Martin Pasco, de nationalité britannique, francophile et résident français, cite trois raisons pour lesquelles le « Dry January» est non seulement peu susceptible de traverser la Manche mais n’en a guère besoin.

Pour les Français, la modération, c’est toute l’année !

Les Français placent au centre de leur éducation la modération en toute chose, et tout particulièrement dans la consommation de boissons et d’aliments. A l’inverse, la culture britannique semble y accorder peu de place. En matière de consommation d’alcool, ce constat se traduit par une approche plus retenue. Les pratiques en vigueur dans les lieux de consommation sont aussi plus contenues : le vin blanc est ainsi traditionnellement servi dans des verres que les Britanniques considéreraient comme des dés à coudre… Cette habitude répond à une raison culinaire : le consommateur peut ainsi boire plus frais et a la possibilité de se faire resservir.  Cela contraste avec l’approche anglaise qui consiste à opter pour des verres de plus grande taille.

Par ailleurs, les publicités pour des marques d’alcools sont omniprésentes en France, et tout particulièrement à la radio, dans un pays où l’alcool fait partie du paysage culinaire. Ces publicités  s’accompagnent d’un avertissement gouvernemental rigoureux sur les conséquences de l’abus d’alcool. Il est possible que, dans ce contexte, le gouvernement français estime suffisante son action publique et s’en tienne à la promotion d’une attitude de consommation responsable d’alcool tout au long de l’année.

Le gouvernement britannique et les distributeurs soutiennent le « Dry January »

Le « janvier sobre » a démarré à l’initiative d’une association caritative britannique et est désormais soutenu par le service de santé public anglais, Public Health England. En janvier, des spiritueux sans alcool ont fait leur apparition dans les rayons du grand distributeur britannique J Sainsbury, qui souhaite faire découvrir à ses clients consommateurs de boissons alcoolisées des options sans alcool, à l’image des mocktails, des sirops aromatisés au gin & tonic.
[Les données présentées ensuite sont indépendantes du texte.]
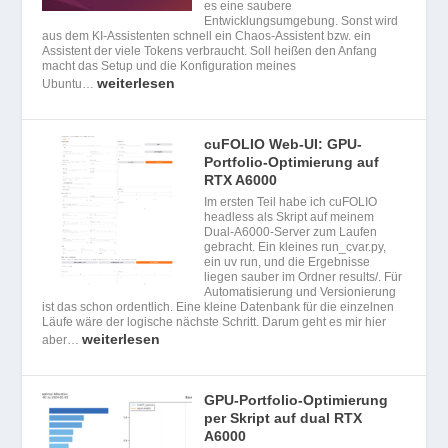
es eine saubere
Entwicklungsumgebung. Sonst wird
aus dem KI-Assistenten schnell ein Chaos-Assistent bzw. ein
Assistent der viele Tokens verbraucht. Soll heißen den Anfang
macht das Setup und die Konfiguration meines
weiterlesen
Ubuntu…
cuFOLIO Web-UI: GPU-
Portfolio-Optimierung auf
RTX A6000
Im ersten Teil habe ich cuFOLIO
headless als Skript auf meinem
Dual-A6000-Server zum Laufen
gebracht. Ein kleines run_cvar.py,
ein uv run, und die Ergebnisse
liegen sauber im Ordner results/. Für
Automatisierung und Versionierung
ist das schon ordentlich. Eine kleine Datenbank für die einzelnen
Läufe wäre der logische nächste Schritt. Darum geht es mir hier
weiterlesen
aber…
GPU-Portfolio-Optimierung
per Skript auf dual RTX
A6000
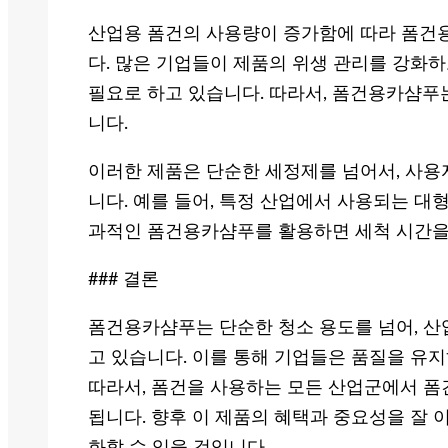
산업용 폼건의 사용량이 증가함에 따라 폼건
다. 많은 기업들이 제품의 위생 관리를 강화하
필요로 하고 있습니다. 따라서, 폼건용카샴푸
니다.
이러한 제품은 단순한 세정제를 넘어서, 사용
니다. 예를 들어, 특정 산업에서 사용되는 대형
과적인 폼건용카샴푸를 활용하면 세척 시간을
### 결론
폼건용카샴푸는 단순한 청소 용도를 넘어, 산
고 있습니다. 이를 통해 기업들은 품질을 유지
따라서, 폼건을 사용하는 모든 산업군에서 폼
됩니다. 향후 이 제품의 혜택과 중요성을 잘 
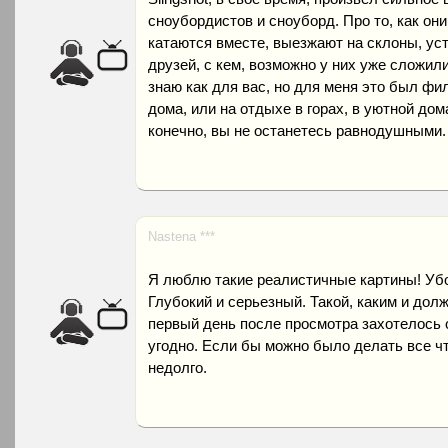
сноубордистов и сноуборд. Про то, как он
катаются вместе, выезжают на склоны, ус
друзей, с кем, возможно у них уже сложили
знаю как для вас, но для меня это был фи
дома, или на отдыхе в горах, в уютной до
конечно, вы не останетесь равнодушными.
Nastena ***
Я люблю такие реалистичные картины! Уб
Глубокий и серьезный. Такой, каким и дол
первый день после просмотра захотелось о
угодно. Если бы можно было делать все ч
недолго.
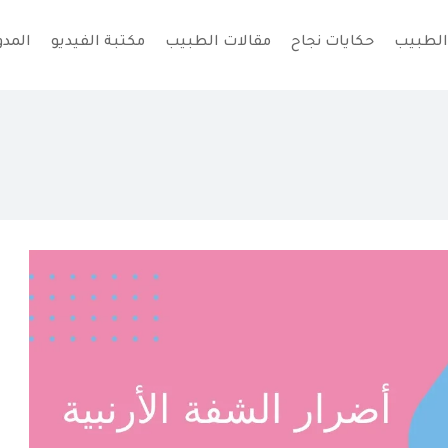
الطبيب
حكايات نجاح
مقالات الطبيب
مكتبة الفيديو
المدو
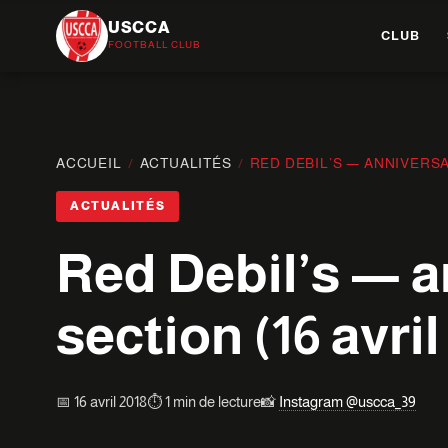
USCCA
CLUB
FOOTBALL CLUB
ACCUEIL
/
ACTUALITÉS
/
RED DEBIL’S — ANNIVERSAI
ACTUALITÉS
Red Debil’s — a
section (16 avril
📅 16 avril 2018
⏱️ 1 min de lecture
📸
Instagram @uscca_39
A l’inverse, il a été rapporté que les associations viticoles et de Champagne dans l’Hexagone avaient consulté le Président français Emmanuel Macron sur l’opportunité de tester le « janvier sobre » pour la première fois en France en 2020. Selon des sources, la proposition n’aurait pas été adoptée par le Président français qui craignait qu’elle ne porte préjudice à l’industrie viticole française. Une telle proposition n’aurait pas non plus été conforme à l’option préférée qui consiste à promouvoir la consommation responsable tout au long de l’année.

Le Royaume-Uni, un marché innovant et éloigné des fabrications de vin traditionnel

Pour permettre au « janvier sobre » de gagner du terrain, les consommateurs doivent être disposés à remplacer les boissons alcoolisées par des alternatives non alcoolisées.

Le Royaume-Uni comme la France se sont lancés dans les bières sans alcool. En revanche, en matière de vins, une étude de Mintel a démontré que le Royaume-Uni était à l’origine de 70 % des lancements de vins non-alcoolisés tandis que la France ne figurait même pas dans le classement. Ce manque d’innovation signifie que les jeunes consommateurs de boissons français auront le plus grand mal à trouver des versions sans alcool à essayer.

Sans surprise, seuls 10 % des consommateurs français de boissons alcoolisées âgés de 18 à 34 ans manifestent un intérêt pour le vin sans alcool tandis que 18 % des Britanniques dans cette même tranche d’âge sont déjà passés à l’achat.

La différence reflète aussi peut-être le moindre enracinement culturel des Britanniques dans l’alimentation et les boissons qu’en France. L’absence de règles plus strictes libère peut-être les Britanniques et les pousse à être plus expérimentaux et à tester de nouvelles idées tout en étant moins contraints par des notions rigides sur l’avenir du vin.